🤖 AI Summary
Masked diffusion models suffer from low sampling efficiency and weak theoretical interpretability, hindering practical deployment. This paper uncovers an implicit temperature-based sampling mechanism in MaskGIT and proposes an analytically tractable “moment sampler” following a “localize-then-sample” paradigm. We further introduce a partial caching strategy and an adaptive, non-uniform mask removal schedule grounded in exploration-exploitation trade-offs, enabling dynamic optimization of the denoising trajectory. Built upon the Transformer architecture, our method unifies position selection and token generation within a single modeling framework. Extensive experiments on image and text generation demonstrate substantial acceleration—up to 3.2× fewer sampling steps—while preserving or improving generation quality. Crucially, the approach provides a rigorous theoretical analysis framework. This work establishes a new paradigm for efficient and interpretable masked diffusion modeling.
📝 Abstract
Masked diffusion models have shown promising performance in generating high-quality samples in a wide range of domains, but accelerating their sampling process remains relatively underexplored.
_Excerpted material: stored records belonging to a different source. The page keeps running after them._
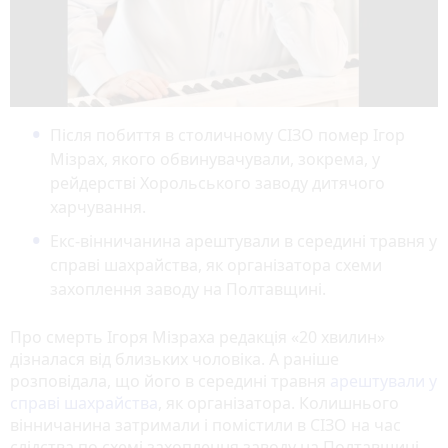
Після побиття в столичному СІЗО помер Ігор
Мізрах, якого обвинувачували, зокрема, у
рейдерстві Хорольського заводу дитячого
харчування.
Екс-вінничанина арештували в середині травня у
справі шахрайства, як організатора схеми
захоплення заводу на Полтавщині.
Про смерть Ігоря Мізраха редакція «20 хвилин»
дізналася від близьких чоловіка. А раніше
розповідала, що його в середині травня
арештували у
справі шахрайства
, як організатора. Колишнього
вінничанина затримали і помістили в СІЗО на час
слідства по схемі захоплення заводу на Полтавщині.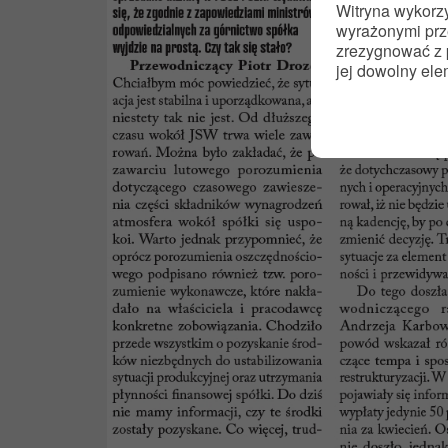
Witryna wykorzy
wyrażonymi prze
zrezygnować z p
jej dowolny ele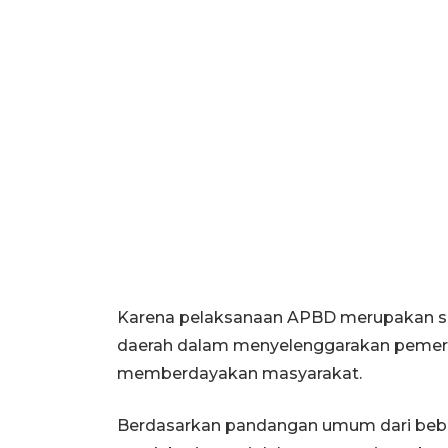
Karena pelaksanaan APBD merupakan sala
daerah dalam menyelenggarakan pemer
memberdayakan masyarakat.
Berdasarkan pandangan umum dari bebe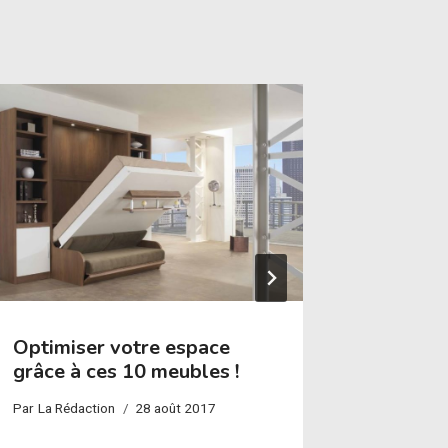
Optimiser votre espace
Idée de
grâce à ces 10 meubles !
pour un
Par
La Rédaction
28 août 2017
Par
La Réda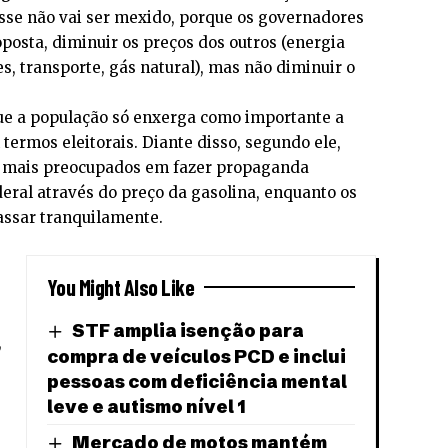
sse não vai ser mexido, porque os governadores
posta, diminuir os preços dos outros (energia
s, transporte, gás natural), mas não diminuir o
que a população só enxerga como importante a
termos eleitorais. Diante disso, segundo ele,
o mais preocupados em fazer propaganda
eral através do preço da gasolina, enquanto os
passar tranquilamente.
You Might Also Like
STF amplia isenção para
,
compra de veículos PCD e inclui
pessoas com deficiência mental
leve e autismo nível 1
Mercado de motos mantém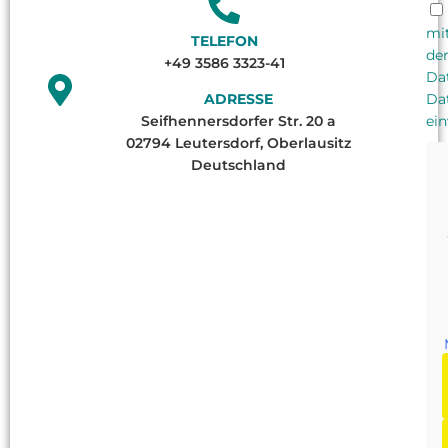
mi
TELEFON
de
+49 3586 3323-41
Da
ADRESSE
Da
Seifhennersdorfer Str. 20 a
ein
02794 Leutersdorf, Oberlausitz
Deutschland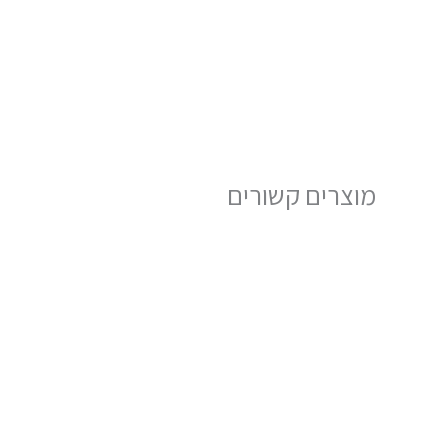
מוצרים קשורים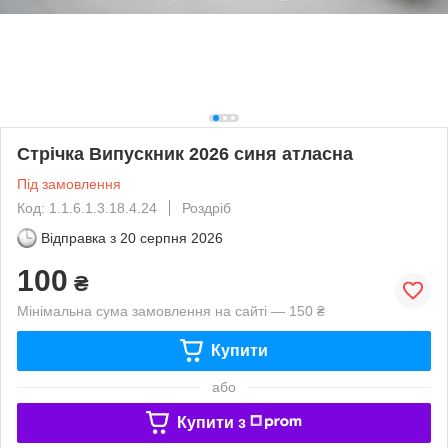
Стрічка Випускник 2026 синя атласна
Під замовлення
Код: 1.1.6.1.3.18.4.24
Роздріб
Відправка з
20 серпня 2026
100
₴
Мінімальна сума замовлення на сайті — 150 ₴
Купити
або
Купити з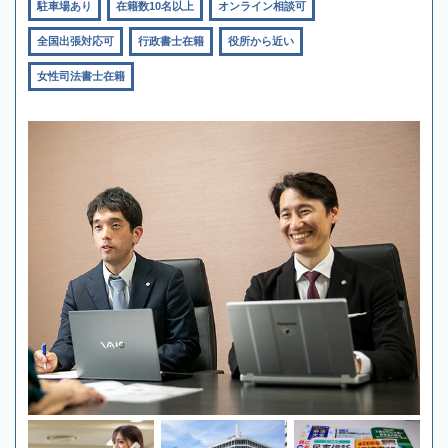
駐車場あり
在籍数10名以上
オンライン相談可
全国出張対応可
行政書士在籍
役所から近い
女性司法書士在籍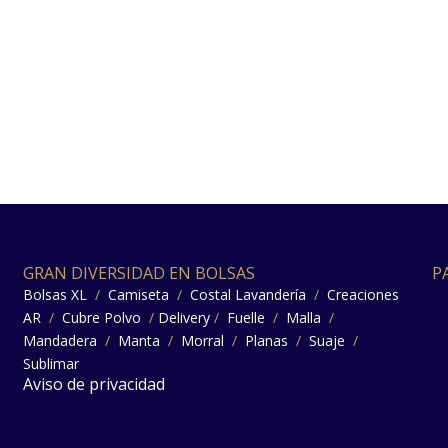
GRAN DIVERSIDAD EN BOLSAS
P
Bolsas XL
/
Camiseta
/
Costal Lavandería
/
Creaciones
AR
/
Cubre Polvo
/
Delivery
/
Fuelle
/
Malla
/
Mandadera
/
Manta
/
Morral
/
Planas
/
Suaje
/
Sublimar
Aviso de privacidad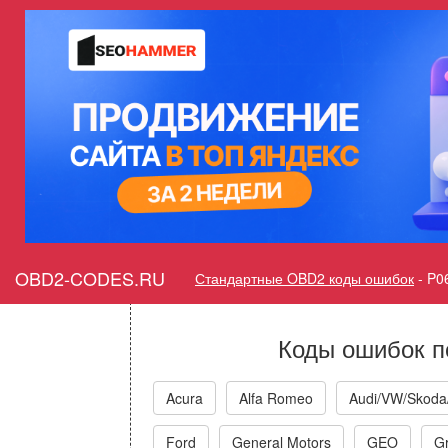
Ошибка P064E Электронн
процессор кислородно
функ
Горит ошибка Check Engine
Sensor Proces
OBD2-CODES.RU
Стандартные OBD2 коды ошибок
-
P0
Коды ошибок п
Acura
Alfa Romeo
Audi/VW/Skoda
Ford
General Motors
GEO
Gr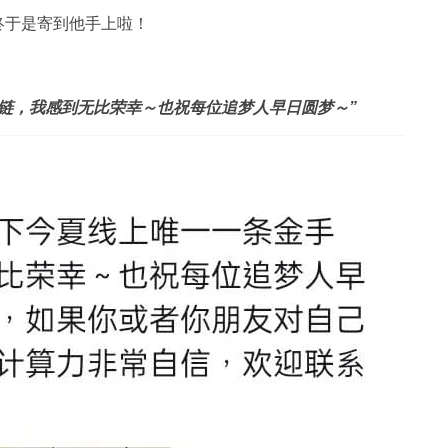
终于是寄到他手上啦！
链，我感到无比荣幸～也祝每位追梦人早日圆梦～”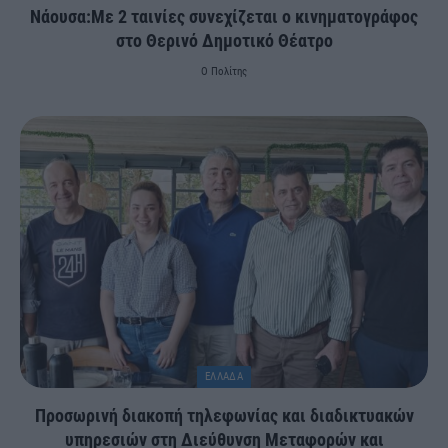
Νάουσα:Με 2 ταινίες συνεχίζεται ο κινηματογράφος
στο Θερινό Δημοτικό Θέατρο
Ο Πολίτης
ΕΛΛΑΔΑ
Προσωρινή διακοπή τηλεφωνίας και διαδικτυακών
υπηρεσιών στη Διεύθυνση Μεταφορών και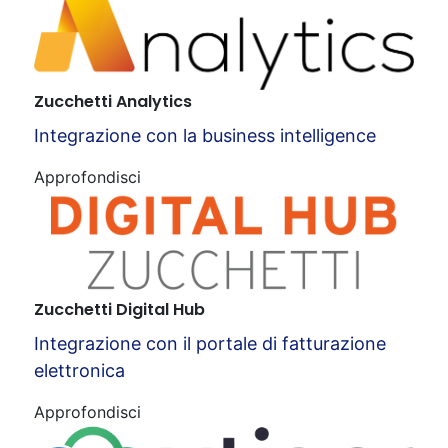
Zucchetti Analytics
Integrazione con la business intelligence
Approfondisci
Zucchetti Digital Hub
Integrazione con il portale di fatturazione
elettronica
Approfondisci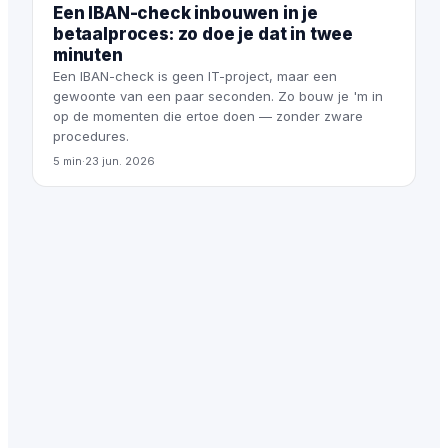
Een IBAN-check inbouwen in je
betaalproces: zo doe je dat in twee
minuten
Een IBAN-check is geen IT-project, maar een
gewoonte van een paar seconden. Zo bouw je 'm in
op de momenten die ertoe doen — zonder zware
procedures.
5 min
·
23 jun. 2026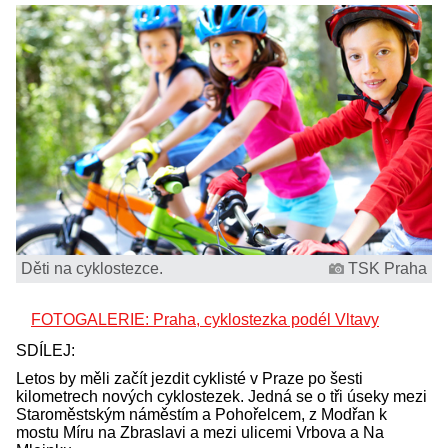
Děti na cyklostezce.
TSK Praha
FOTOGALERIE: Praha, cyklostezka podél Vltavy
SDÍLEJ:
Letos by měli začít jezdit cyklisté v Praze po šesti
kilometrech nových cyklostezek. Jedná se o tři úseky mezi
Staroměstským náměstím a Pohořelcem, z Modřan k
mostu Míru na Zbraslavi a mezi ulicemi Vrbova a Na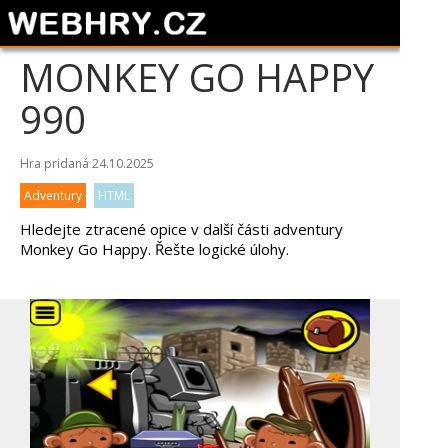
MONKEY GO HAPPY
990
Hra pridaná 24.10.2025
Adventury
HTML
Hledejte ztracené opice v další části adventury
Monkey Go Happy. Řešte logické úlohy.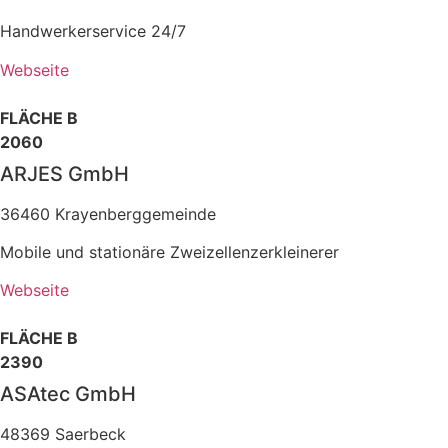
Handwerkerservice 24/7
Webseite
FLÄCHE B
2060
ARJES GmbH
36460 Krayenberggemeinde
Mobile und stationäre Zweizellenzerkleinerer
Webseite
FLÄCHE B
2390
ASAtec GmbH
48369 Saerbeck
To investigate efficient samplers for masked diffusion, this paper theoretically analyzes the MaskGIT sampler for image modeling, revealing its implicit temperature sampling mechanism. Through this analysis, we introduce the "moment sampler," an asymptotically equivalent but more tractable and interpretable alternative to MaskGIT, which employs a "choose-then-sample" approach by selecting unmasking positions before sampling tokens. In addition, we improve the efficiency of choose-then-sample algorithms through two key innovations: a partial caching technique for transformers that approximates longer sampling trajectories without proportional computational cost, and a hybrid approach formalizing the exploration-exploitation trade-off in adaptive unmasking. Experiments in image and text domains demonstrate our theory as well as the efficiency of our proposed methods, advancing both theoretical understanding and practical implementation of masked diffusion samplers.